Wie wichtig ist guter Sound im Clubkontext? Oder vielmehr: Warum gehen wir eigentlich aus?
Sätze, die man von Musiknerds eher selten hört: Ich kenn‘ die Band erst seit ganz Kurzem. Ihre neuen Sachen sind besser als die frühen. Der Sound hier ist toll. Alter Journalistenwitz. Sätze, die man in einer Freitagnacht im Club eher selten hört: Ich bin hauptsächlich wegen des Sounds hierher gekommen.
Die Frage, warum genau man aber wirklich einen Ort ausgewählt hat, was ausgehen ganz prinzipiell reizvoll und eine Party zu einer guten Party macht, beschäftigt vielleicht schon Millionen von Menschengenerationen seit der Erfindung der römischen Wein-Amphore, und nach heutigen Maßstäben lässt sie sich unserer Meinung nach mit zwei Worten beantworten: Musik und Leute.
Are ‚Friends‘ Electric?
Man geht dahin, wo die eigenen Freunde und Bekannten sind, und auch die planen wiederum ihre Abende danach, wo sie jemanden kennen und dadurch entsteht eine Crowd, in der die Leute einander sympathisch sind und gerne miteinander feiern. Im besten Fall spielt an diesem Ort noch gute Musik – hierbei besteht ein direkt proportionaler Zusammenhang zu dem gegenseitigen Wohlwollen der Menschen, die dem Ruf dieser Musik gefolgt sind – und noch besser ist, wenn man dazu einen Gin Tonic in der Hand hält und sich dafür nicht allzu lang hat anstellen müssen.

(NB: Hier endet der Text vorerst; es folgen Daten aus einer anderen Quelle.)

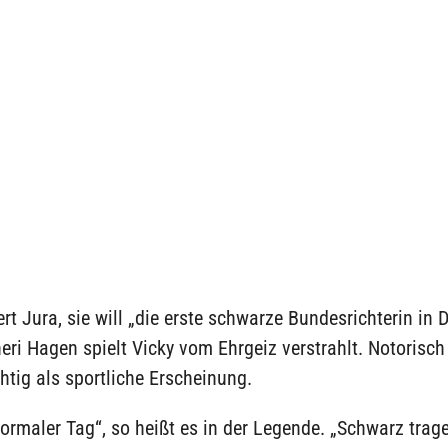
ert Jura, sie will „die erste schwarze Bundesrichterin in
eri Hagen spielt Vicky vom Ehrgeiz verstrahlt. Notorisch
chtig als sportliche Erscheinung.
ormaler Tag“, so heißt es in der Legende. „Schwarz trage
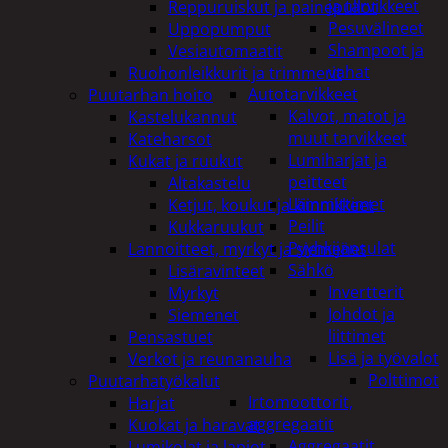
ja tarvikkeet
Reppuruiskut ja painepullot
Pesuvälineet
Uppopumput
Shampoot ja
Vesiautomaatit
vahat
Ruohonleikkurit ja trimmerit
Autotarvikkeet
Puutarhan hoito
Kalvot, matot ja
Kastelukannut
muut tarvikkeet
Kateharsot
Lumiharjat ja
Kukat ja ruukut
peitteet
Altakastelu
Lämmittimet
Ketjut, koukut ja kiinnikkeet
Peilit
Kukkaruukut
Pyyhkijänsulat
Lannoitteet, myrkyt ja siemenet
Sähkö
Lisäravinteet
Invertterit
Myrkyt
Johdot ja
Siemenet
liittimet
Pensastuet
Lisä ja työvalot
Verkot ja reunanauha
Polttimot
Puutarhatyökalut
Irtomoottorit,
Harjat
aggregaatit
Kuokat ja haravat
Aggregaatit
Lumikolat ja lapiot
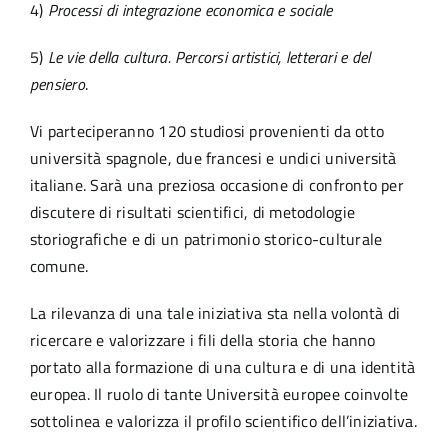
4)
Processi di integrazione economica e sociale
5)
Le vie della cultura. Percorsi artistici, letterari e del
pensiero
.
Vi parteciperanno 120 studiosi provenienti da otto
università spagnole, due francesi e undici università
italiane. Sarà una preziosa occasione di confronto per
discutere di risultati scientifici, di metodologie
storiografiche e di un patrimonio storico-culturale
comune.
La rilevanza di una tale iniziativa sta nella volontà di
ricercare e valorizzare i fili della storia che hanno
portato alla formazione di una cultura e di una identità
europea. Il ruolo di tante Università europee coinvolte
sottolinea e valorizza il profilo scientifico dell’iniziativa.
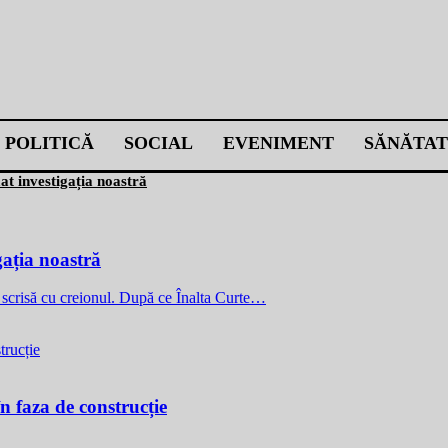
POLITICĂ
SOCIAL
EVENIMENT
SĂNĂTAT
mat investigația noastră
gația noastră
 e scrisă cu creionul. După ce Înalta Curte…
n faza de construcție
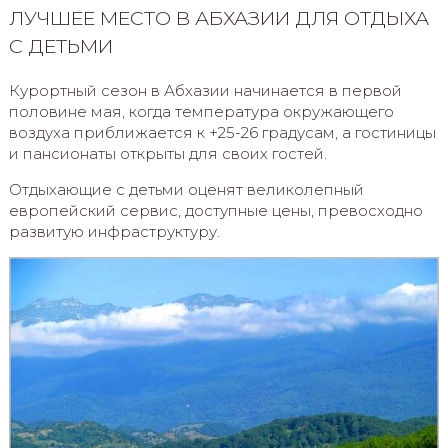
ЛУЧШЕЕ МЕСТО В АБХАЗИИ ДЛЯ ОТДЫХА
С ДЕТЬМИ
Курортный сезон в Абхазии начинается в первой
половине мая, когда температура окружающего
воздуха приближается к +25-26 градусам, а гостиницы
и пансионаты открыты для своих гостей.
Отдыхающие с детьми оценят великолепный
европейский сервис, доступные цены, превосходно
развитую инфраструктуру.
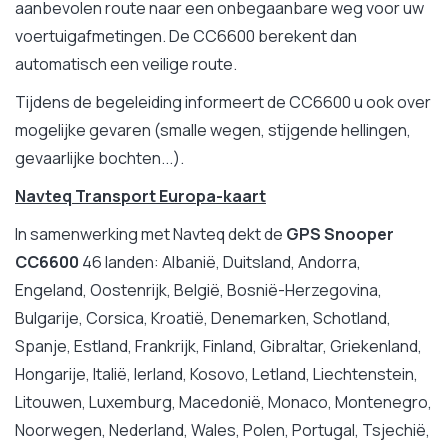
aanbevolen route naar een onbegaanbare weg voor uw
voertuigafmetingen. De CC6600 berekent dan
automatisch een veilige route.
Tijdens de begeleiding informeert de CC6600 u ook over
mogelijke gevaren (smalle wegen, stijgende hellingen,
gevaarlijke bochten...).
Navteq Transport Europa-kaart
In samenwerking met Navteq dekt de
GPS Snooper
CC6600
46 landen: Albanië, Duitsland, Andorra,
Engeland, Oostenrijk, België, Bosnië-Herzegovina,
Bulgarije, Corsica, Kroatië, Denemarken, Schotland,
Spanje, Estland, Frankrijk, Finland, Gibraltar, Griekenland,
Hongarije, Italië, Ierland, Kosovo, Letland, Liechtenstein,
Litouwen, Luxemburg, Macedonië, Monaco, Montenegro,
Noorwegen, Nederland, Wales, Polen, Portugal, Tsjechië,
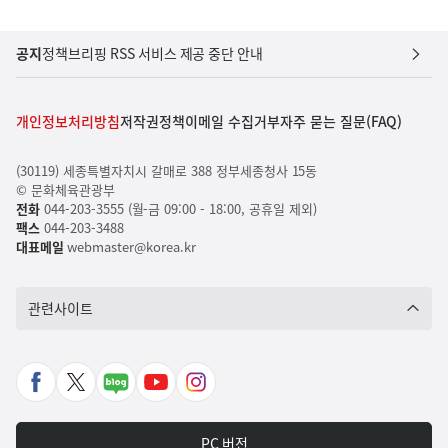
공지
정책브리핑 RSS 서비스 제공 중단 안내
개인정보처리방침
저작권정책
이메일 수집거부
자주 묻는 질문(FAQ)
(30119) 세종특별자치시 갈매로 388 정부세종청사 15동
© 문화체육관광부
전화
044-203-3555 (월-금 09:00 - 18:00, 공휴일 제외)
팩스
044-203-3488
대표메일
webmaster@korea.kr
관련사이트
페
X
네
유
인
이
바
이
튜
스
스
로
버
브
타
PC 버전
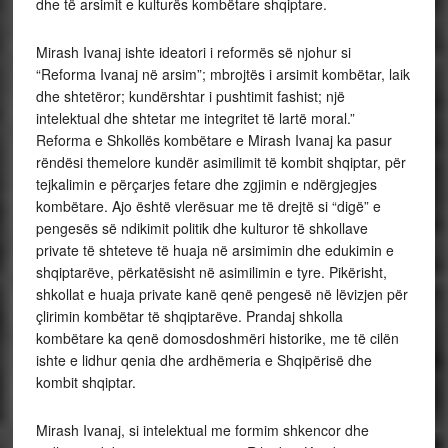
dhe të arsimit e kulturës kombëtare shqiptare.
Mirash Ivanaj ishte ideatori i reformës së njohur si
“Reforma Ivanaj në arsim”; mbrojtës i arsimit kombëtar, laik
dhe shtetëror; kundërshtar i pushtimit fashist; një
intelektual dhe shtetar me integritet të lartë moral.”
Reforma e Shkollës kombëtare e Mirash Ivanaj ka pasur
rëndësi themelore kundër asimilimit të kombit shqiptar, për
tejkalimin e përçarjes fetare dhe zgjimin e ndërgjegjes
kombëtare. Ajo është vlerësuar me të drejtë si “digë” e
pengesës së ndikimit politik dhe kulturor të shkollave
private të shteteve të huaja në arsimimin dhe edukimin e
shqiptarëve, përkatësisht në asimilimin e tyre. Pikërisht,
shkollat e huaja private kanë qenë pengesë në lëvizjen për
çlirimin kombëtar të shqiptarëve. Prandaj shkolla
kombëtare ka qenë domosdoshmëri historike, me të cilën
ishte e lidhur qenia dhe ardhëmeria e Shqipërisë dhe
kombit shqiptar.
Mirash Ivanaj, si intelektual me formim shkencor dhe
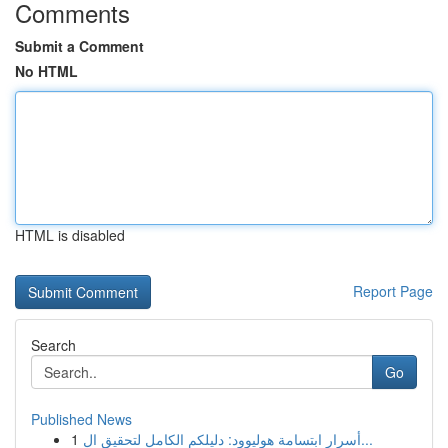
Comments
Submit a Comment
No HTML
HTML is disabled
Report Page
Search
Go
Published News
1
أسرار ابتسامة هوليوود: دليلكم الكامل لتحقيق ال...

Ein zusätzlicher Bonus ist der Raum, in dem das geschieht. Ein tolles Lokal kann natürlicherweise eine rauschende Nacht noch besser machen, und es gibt zahlreiche Feierplätze, die das regelmäßig und praktisch unter Garantie schaffen. Dennoch haben ästhetisch schöne oder sonstwie gemütliche, fein ranzige oder kunstvoll verwinkelte Räume noch keine lahme Party in Gang gebracht, während umgekehrt ein paar der besten Nächte auch in den seelenlosesten Locations wie im Flug vergangen sind.
In all diesen Nächten
Was noch? Der Sound. Wer einmal im Berghain, sagen wir, Ben Frost erlebt hat, weiß: Bässe sind nicht nur bloße Bestandteile der Musik, sie schnüren die Luft ab und machen das Schlucken schwierig und drehen im besten Fall überhaupt den Kreislauf einmal um die eigene Achse. Die schlechte Qualität einer Anlage fällt oft erst auf, wenn man den Raum kurz verlässt, es rauscht in den Ohren und der ganze Kopf brummt wie vor Erschöpfung. Tanzen vor miesen Boxen ist körperlich anstrengender. Es ist eine andere Art von Ausgehen, wenn der Sound als ganzheitlich physisches und psychisches Erlebnis im Mittelpunkt steht, denn zwischen Subbassfrequenzen und Equalizer passieren Dinge, die sich unserem Verständnis entziehen, die aber nachhaltige Lebensverbesserungen verursachen können.
In all diesen Nächten, in denen diese Faktoren zusammenspielen, bekommt die Erschöpfung des nächsten Tages, falls man je zu zweifeln gewagt hat, einen Sinn: Wir werden niemals alt, nein, wir bleiben so für immer.